Exercise 1: Rewrite the stretch of the records from the line containing "Rank the categories" through the end of the records, replacing "portion" with "share" and changing nothing else. Leave the pictures out of your answer.

Text under study:
··········
Have you heard of “Reference Twins’ in research documentation?

 

I guess you’ve come across this case before but you probably didn’t know that’s what is referred to as reference twins. Well, the most important thing is to know how to properly present the reference when you come across such scenario in research paper writing but knowing that what you have just handled is a case of ‘reference twins’ is not a bad idea at all.

In real life, when you come across a pair of identical twins you sometimes struggle to distinguish them even when you know their names; just that you don’t often know which name to use for either of them. Such scenario comes up from time to time in social science research especially in both in-text and end of work referencing. But it’s easier to handle when it comes to research work. So what are we even talking about?

‘Reference twins’ is a concept used to refer to multiple articles by the same authors that were published in the same year with a view to distinguishing between the two within the work and in the list of references at the end of the work. The two articles are like identical twins when cited using the author-date referencing style because both the author or authors and the date of publication are the same. The titles of the two works are definitely different since they are two different works. In the in-text referencing there is no way the reader would know you have cited two different works by same authors because the names and dates are the same. That’s where the concept of ‘reference twins’ emanated from. The two references are identical twins.

So how do you handle such challenge in referencing? Very simple! You use letters ‘a’ and ‘b’ to distinguish between the two works, beginning from the one you cited first. What is recommended by most reference styles is that lowercase letters are added after the year (2019a, 2019b, etc.), depending on how many works are involved. If the author has three works done in the same year, you keep using the alphabets to differentiate them – ‘a’, ‘b’, ‘c’. You list them according to the alphabets at the end of the work when compiling cited materials.

Here are examples of how this is done at the end of the work and in-text referencing:

End of work:

Adeyemi, B. (2019a). Exposure to animation movies and its influence on child behaviour. Journal of animation studies, 5(2), 39-51.

Adeyemi, B. (2019b). Influence of billboard advertising on consumer patronage of indomie noodles. Journal of outdoor review, 4(1), 18-27.

 

In-text referencing:

Adeyemi (2019a) and Adeyemi (2019b) found that television viewers are….

Adeyemi (2019a; 2019b) found that television viewers are….

 

Where the work being cited is in press or does not have a date (signified by n.d., which stands for “no date”), use the following forms for the date: (in press-a), (in press-b), (n.d.-a), and (n.d.-b), and so forth.
··········
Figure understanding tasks
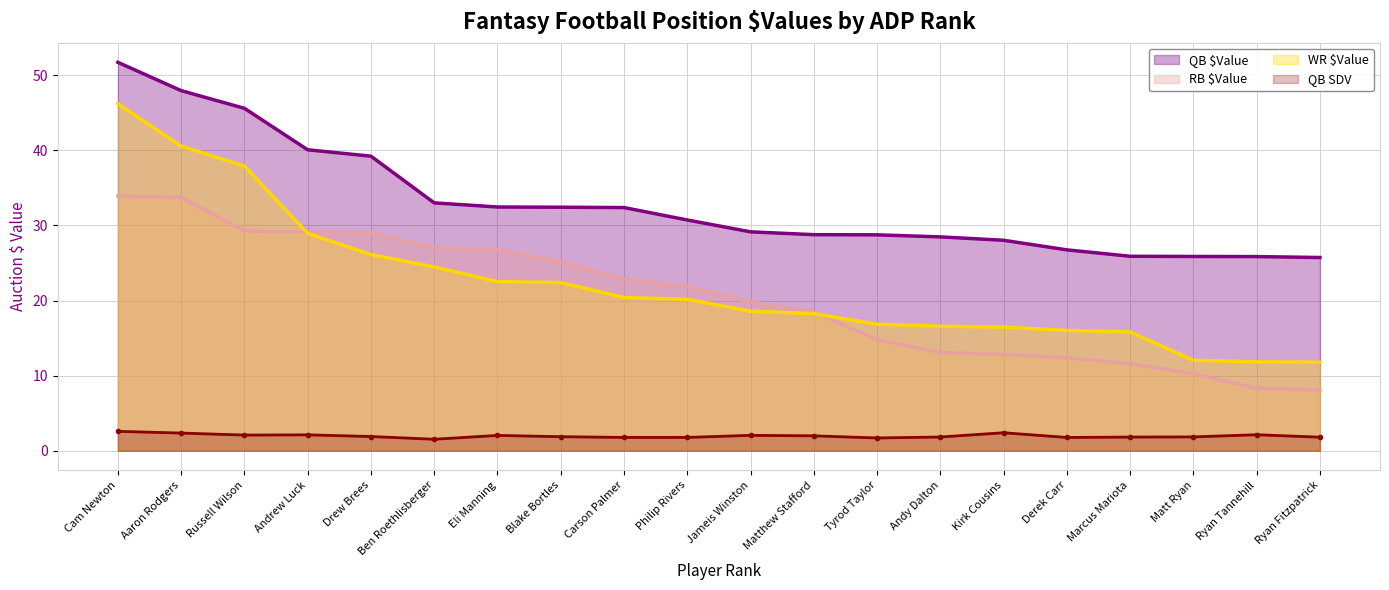

What is the minimum value shown in the chart?

1.5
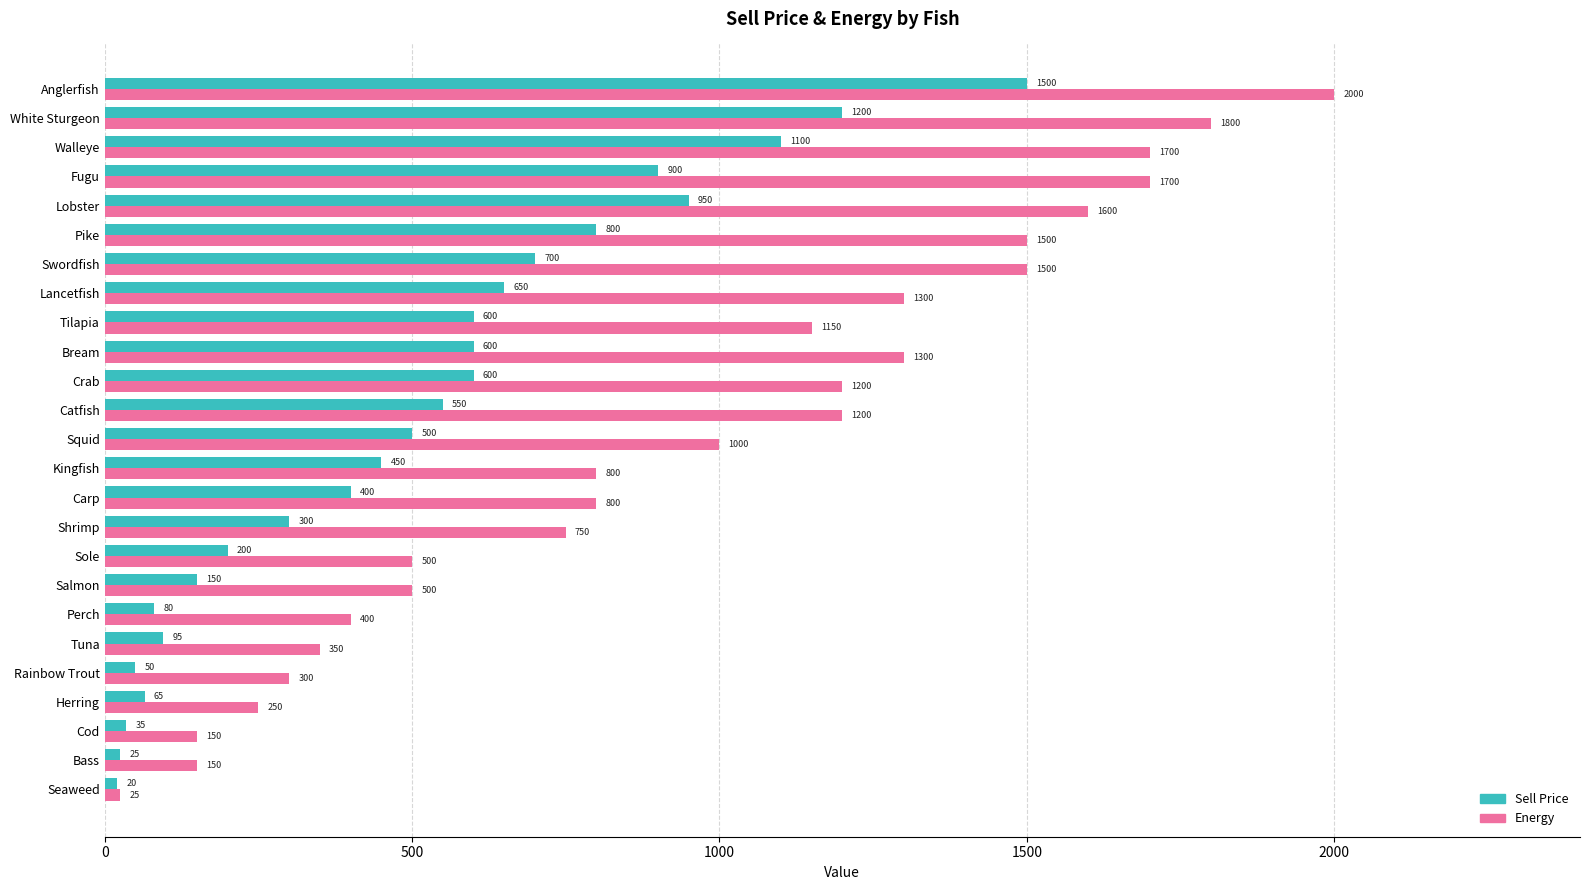

List the series in order of their peak value, highest first.

Energy, Sell Price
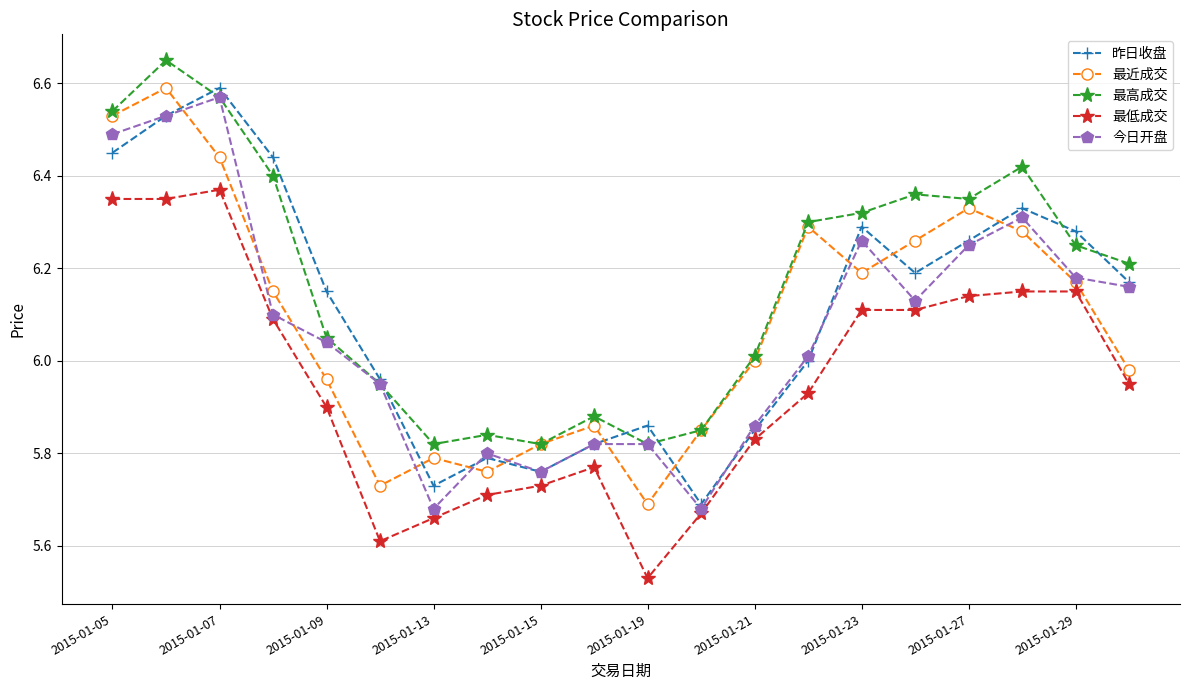

How many interior local valleys does the 最近成交 series have?

4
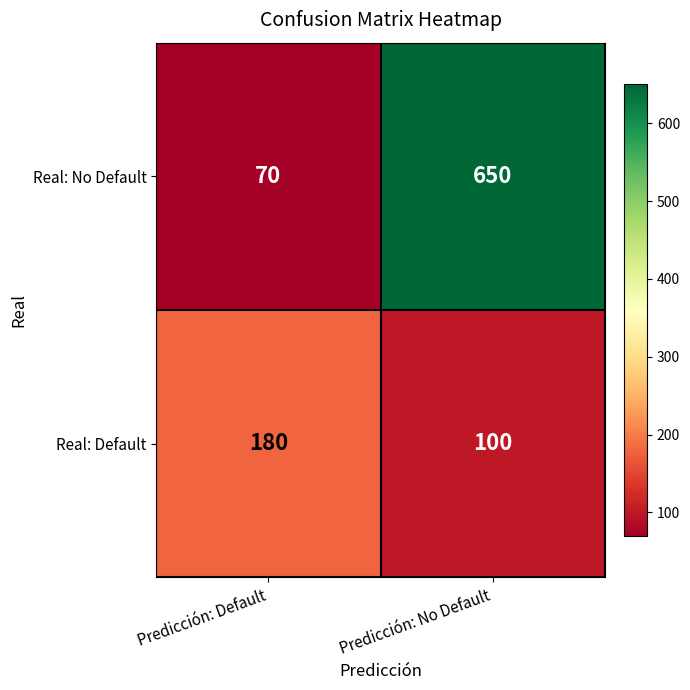

What is the total value across all series at Predicción: Default?

250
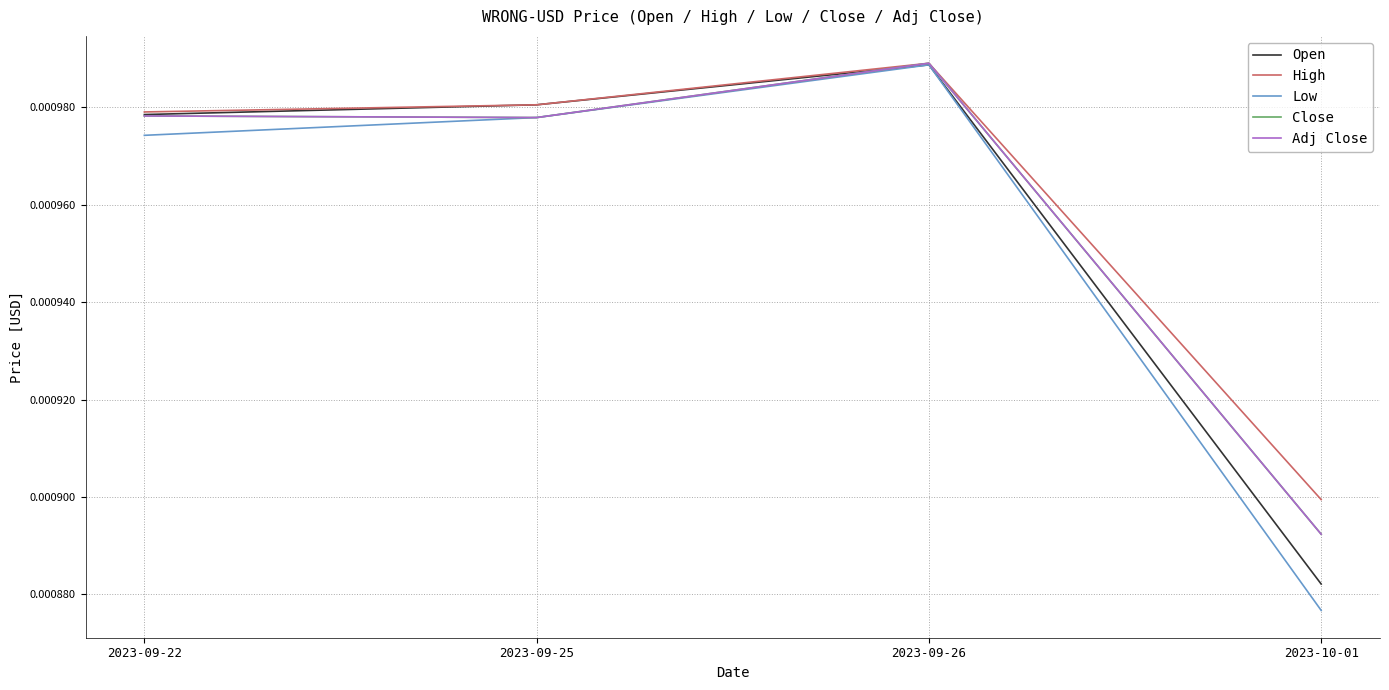

Does the chart have visible grid lines?

Yes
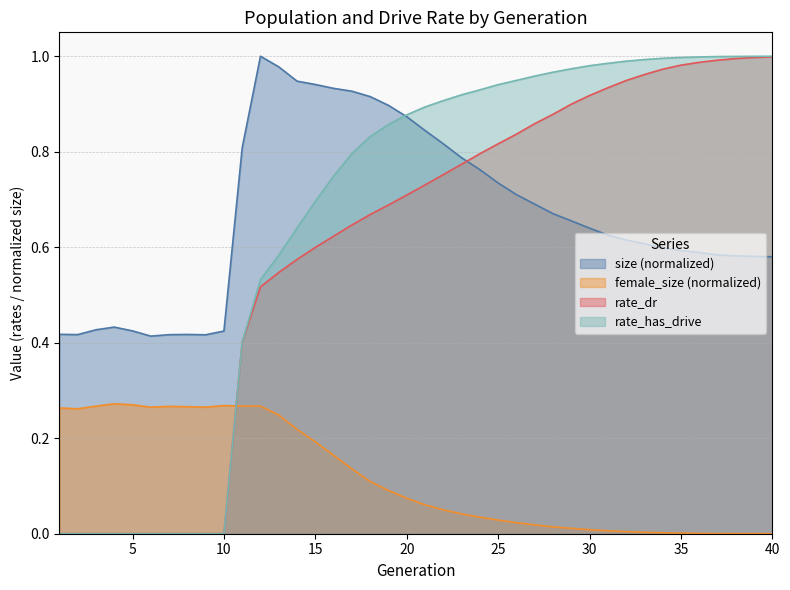

Which series has the largest total across all categories?

size (normalized)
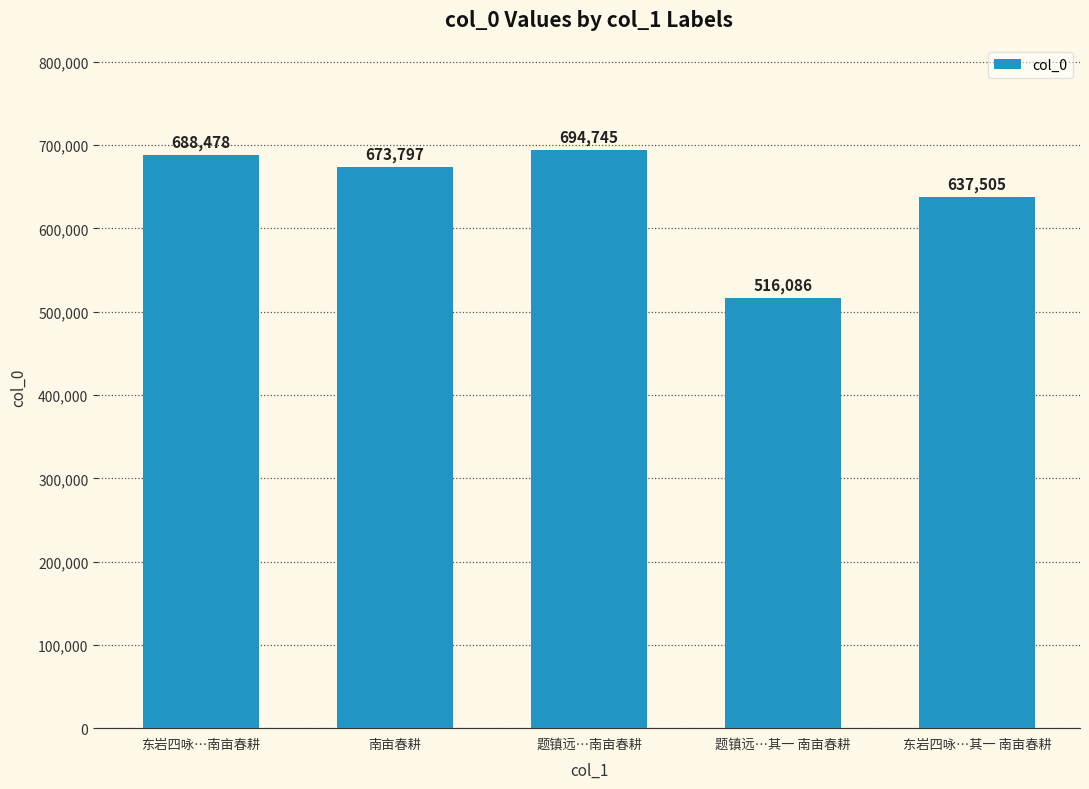

Rank the categories by value from highest to lowest.

题镇远…南亩春耕, 东岩四咏…南亩春耕, 南亩春耕, 东岩四咏…其一 南亩春耕, 题镇远…其一 南亩春耕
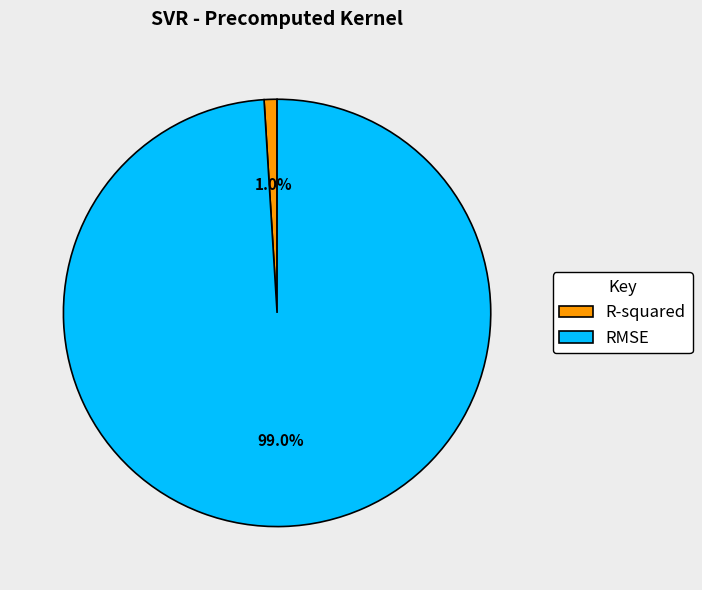

Which category has the biggest portion of the pie?

RMSE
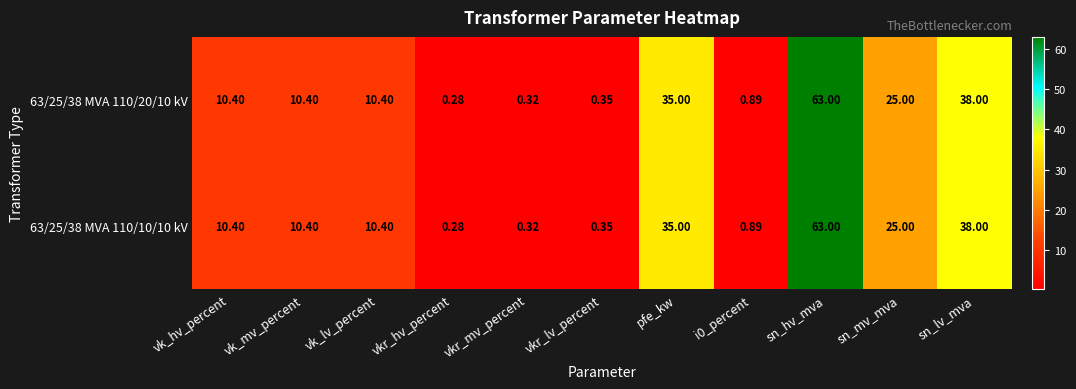

At which label does 63/25/38 MVA 110/10/10 kV reach its peak?

sn_hv_mva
··········
Exercise 2: Carry on the piece about reference twins from the point where it stops.

Final answer 1:
Rank the categories by value from highest to lowest.

题镇远…南亩春耕, 东岩四咏…南亩春耕, 南亩春耕, 东岩四咏…其一 南亩春耕, 题镇远…其一 南亩春耕

Which category has the biggest share of the pie?

RMSE

At which label does 63/25/38 MVA 110/10/10 kV reach its peak?

sn_hv_mva

Final answer 2:
You should make sure that your references are true identical twins. What has been explained here applies only when all author names are the same and appear in the same order. If any of the names or the order is different, then the references are distinguished in a different way: by spelling out as many author names as necessary to tell them apart.  Take a look at these two examples:

Okafor, A., Ibeh P. C., & Kolawole, J, R. (2017). Influence of gift-giving in customer relations. Customer Care Journal, 8(3), 66-81.

Okafor, A., Kolawole, J. R. & Ibeh P. C. (2017). Analysis of cable television influence of academic performance of secondary school students in Lagos. Television review Journal, 2(1), 12-22.

Okafor, A., Ibeh P. C., & Nkwonta, F, U., & Umar, Y. A., Ntoghoke, H. K. (2017). Facebook use among adolescent smokers in Nigeria. Journal of Health Review Studies, 5(2), 24-39.

The first in-text citations to each of these articles would be as follows:

  • (Okafor, Ibeh, & Kolawole, 2017)
  • (Okafor, Kolawole, & Ibeh, 2017)
  • (Okafor, Ibeh, Nkwonta, Umar, & Ntoghoke, 2017)

 

After citing these works for the first time the pattern of citation changes if you have to cite them subsequently. The usual practice is to abbreviate studies with three or more authors by writing the first author’s name plus et al. (Latin for “and others”). But if you do this here you will further create confusion because it will produce three Okafor et al. (2017) citations within the work. The reader will not be able to differentiate between the three works. What you do is to write out as many names as necessary (here, to the third name) upon subsequent citations to tell the two apart:

  • (Okafor, Ibeh, & Kolawole, 2017)
  • Okafor, Kolawole, & Ibeh, 2017)
  • (Oakfor, Ibeh, Nkwonta, et al., 2017)

You can see that for the first and second references, all the three names were included as citations to the sources. But for the third reference, the two remaining names can be abbreviated to et al. since the third name showed that the work is different from the others, especially the first one. Don’t forget that if only one name remains is left after writing out the first three names, that name must be written out with all the rest because et al. is plural and cannot be used where only one name is remaining.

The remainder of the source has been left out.